Well, today I feel like the luckiest woman in the world. I received two more letters from my husband and I am absolutely over the moon about that. But the good news doesn't stop there. Nope. My husband told me that after six long months he has finally been approved to make a call to me! The minute I read those words in his letter, I burst into tears. I couldn't believe what I was reading so I read it again and then I read it one more time just to be sure. I re-read every word of that sentence three times really slowly in case I wasn't reading what I was seeing.
You see, I had resigned myself to the fact that, as long as my husband was in a Texas prison, I would never again hear his voice and that thought absolutely devastated me. There really are no words to express what it feels like to be told that the one voice you love more than any other, is the one voice you won't hear again for possibly a very long time. It's hard enough being 3,000 miles away from him and never seeing him but to never hear his voice again as long as there was this physical distance between us was just about more than I could take.

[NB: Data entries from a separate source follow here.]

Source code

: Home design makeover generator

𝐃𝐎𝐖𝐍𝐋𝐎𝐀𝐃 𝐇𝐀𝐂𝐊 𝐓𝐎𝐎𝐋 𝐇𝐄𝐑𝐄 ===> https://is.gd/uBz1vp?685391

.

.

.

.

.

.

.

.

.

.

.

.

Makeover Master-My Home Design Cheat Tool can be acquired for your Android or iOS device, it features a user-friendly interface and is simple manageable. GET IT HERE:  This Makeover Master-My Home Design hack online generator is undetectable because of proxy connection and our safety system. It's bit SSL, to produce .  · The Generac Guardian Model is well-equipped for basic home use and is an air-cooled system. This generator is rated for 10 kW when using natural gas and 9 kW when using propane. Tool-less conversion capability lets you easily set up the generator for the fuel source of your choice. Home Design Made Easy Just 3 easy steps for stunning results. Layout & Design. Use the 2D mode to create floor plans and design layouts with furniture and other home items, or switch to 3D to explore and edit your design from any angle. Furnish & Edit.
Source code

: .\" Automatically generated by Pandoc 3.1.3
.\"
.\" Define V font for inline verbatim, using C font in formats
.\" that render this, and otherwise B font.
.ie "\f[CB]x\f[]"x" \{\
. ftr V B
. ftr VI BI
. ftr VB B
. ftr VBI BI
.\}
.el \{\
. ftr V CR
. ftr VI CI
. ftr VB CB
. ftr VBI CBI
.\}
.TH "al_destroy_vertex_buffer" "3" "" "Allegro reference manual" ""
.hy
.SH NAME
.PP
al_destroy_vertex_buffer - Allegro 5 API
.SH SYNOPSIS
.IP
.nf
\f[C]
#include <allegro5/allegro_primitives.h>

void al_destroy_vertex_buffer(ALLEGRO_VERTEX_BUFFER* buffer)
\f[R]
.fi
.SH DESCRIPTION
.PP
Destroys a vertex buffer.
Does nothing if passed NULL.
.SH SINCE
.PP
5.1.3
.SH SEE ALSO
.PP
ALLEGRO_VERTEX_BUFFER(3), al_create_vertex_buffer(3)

Every night, I sleep with the phone by my bed just in case and every night I pray that he will be allowed to call me and every morning I wake up and I am reminded of the reality that he didn't get to call. While my husband was in the county jail in Texas, he was allowed to call me as often as he wanted and that helped both of us immensely. We always knew that the other was alright and that was of great comfort and at times all we needed was just to hear the other say "I love you" and we could handle anything. So, when he was transferred to prison and we realized that he wouldn't be able to call anymore, we were both heartbroken but we both knew that "we" would always be OK. There wasn't anything that had happened or was going to happen that would change that.
I was telling my husband that a little while ago, I found out that sometimes those that get regular calls don't answer them because they are at an inconvenient time or simply because they want to punish their husband or wife for an argument they may have had. My husband said "soulmates can't help but answer. The connection makes us even if we are asleep and it's late. Our other half might need us and that's the whole reason for our existence so those people will never get it. Besides all that matters is us."
If I've learned anything at all from this time away from my husband and not being able to talk to him, it's that life is about little moments and it's those little moments, like a five minute phone call every six months, that are truly the things that mean the most. So, even if that five minute phone call never comes, I will always know in my heart that we will always be "we" and nothing else matters.